INPUT MATERIAL:
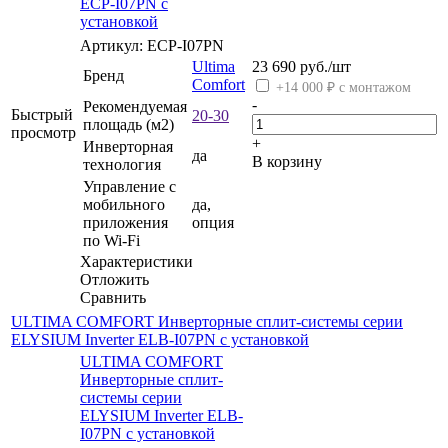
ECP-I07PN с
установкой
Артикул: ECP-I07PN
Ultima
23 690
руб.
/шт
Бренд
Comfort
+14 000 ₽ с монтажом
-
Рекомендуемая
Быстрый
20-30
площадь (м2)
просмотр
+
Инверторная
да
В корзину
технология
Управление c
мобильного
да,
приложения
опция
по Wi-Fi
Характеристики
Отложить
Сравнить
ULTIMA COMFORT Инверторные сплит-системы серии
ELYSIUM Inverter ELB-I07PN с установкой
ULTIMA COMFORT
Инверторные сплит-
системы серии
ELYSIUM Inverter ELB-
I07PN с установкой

--

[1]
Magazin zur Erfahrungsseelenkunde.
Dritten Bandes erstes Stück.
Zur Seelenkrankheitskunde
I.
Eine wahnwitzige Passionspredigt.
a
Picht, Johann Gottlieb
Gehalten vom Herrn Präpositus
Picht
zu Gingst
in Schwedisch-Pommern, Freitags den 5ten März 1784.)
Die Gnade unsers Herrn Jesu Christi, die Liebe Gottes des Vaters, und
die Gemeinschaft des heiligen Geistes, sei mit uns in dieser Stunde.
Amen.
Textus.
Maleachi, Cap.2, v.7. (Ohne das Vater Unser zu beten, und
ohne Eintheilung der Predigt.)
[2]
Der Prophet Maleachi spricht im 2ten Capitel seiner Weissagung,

DESCRIPTION OF THE TASK:
Your answer must consist of every line from the listing that holds the string "серии".

EXERCISE OUTPUT:
ULTIMA COMFORT Инверторные сплит-системы серии
системы серии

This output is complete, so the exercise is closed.